Milly’s face lit up like a camera flash.
“Just temporarily,” Cecil covered himself hastily.
“Of
course.” She nodded furiously. With her father on her side, her mother was bound to come around eventually. “I understand.”
“Michael Delaney’s about to fly some specialist trainer over from California, to work with those new colts he bought back in April,” Cecil went on. “You remember?”
Milly nodded. She never forgot a horse.
“Apparently Lady D.’s flatly refused to put the fellow up,” said Cecil. “Some bollocks about having the builders in at Mittlingsford or something. Anyway, the long and the short of it is, I offered to have him stay here. Which is fine, except that it means I’ll have to spend some time playing the gracious host, so we’ll be even more shorthanded than usual at the yard.”
“Oooo.” Milly raised an eyebrow. “Specialist trainer, eh? Victor won’t be very happy about that.” Victor Reed was Sir Michael Delaney’s trainer, who spent four days a week working his horses up at the Newells gallops.
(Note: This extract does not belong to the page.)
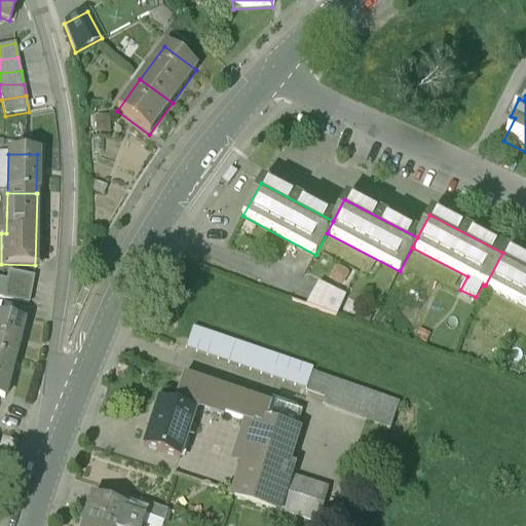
[(525,265),(502,253),(485,286),(525,307),(525,265)]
“No,” said Cecil, unable to suppress a smile. He had never been particularly fond of the strutting, self-important Reed. “He won’t be. And actually nor am I. I’ve got better things to do than babysit some bloody Yank for Michael. But it can’t be helped. So I could use having you around, as long as your mother’s agreeable . . .”
“Oh yay, hallelujah!” squealed Milly, jumping to her feet and flinging herself onto his lap, wrapping her arms around him like a little girl.
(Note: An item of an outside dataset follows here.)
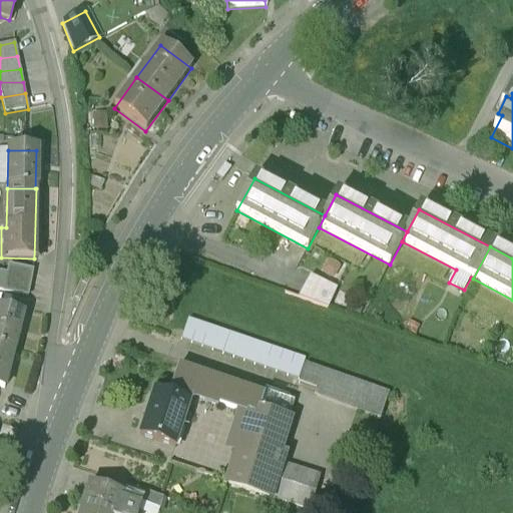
[(328,258),(322,271),(339,278),(345,265),(328,258)]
“I told you, I’m not promising anything,” said Cecil, trying to look stern but not succeeding remotely.
“I know,” said Milly sweetly, with all the gracious diplomacy of a child who knows the battle is already won. “Just as long as you talk to Mummy. That’s all I ask.”
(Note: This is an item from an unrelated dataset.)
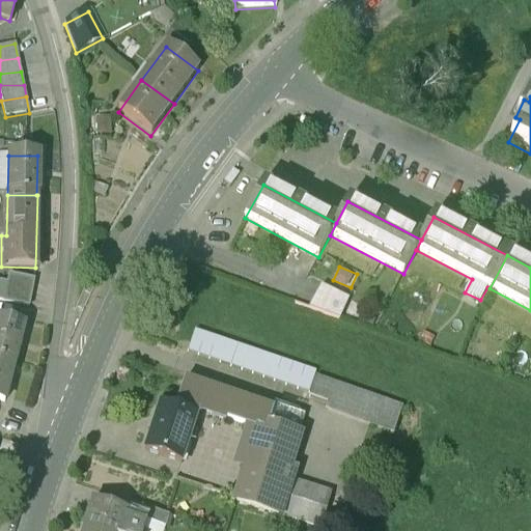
[(9,276),(8,286),(0,284),(0,303),(28,309),(34,281),(9,276)]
Bobby squatted down lower on his haunches to examine the filly’s fetlock more closely. “It’s not good,” he said, shaking his head.
He was in Florida, at the Palm Beach estate of the billionaire paper magnate and racehorse owner Randy Kravitz. Randy had hired him to work with the beautiful young horse whose leg now rested in Bobby’s hand. But if he’d realized how badly injured she was, he would never have come.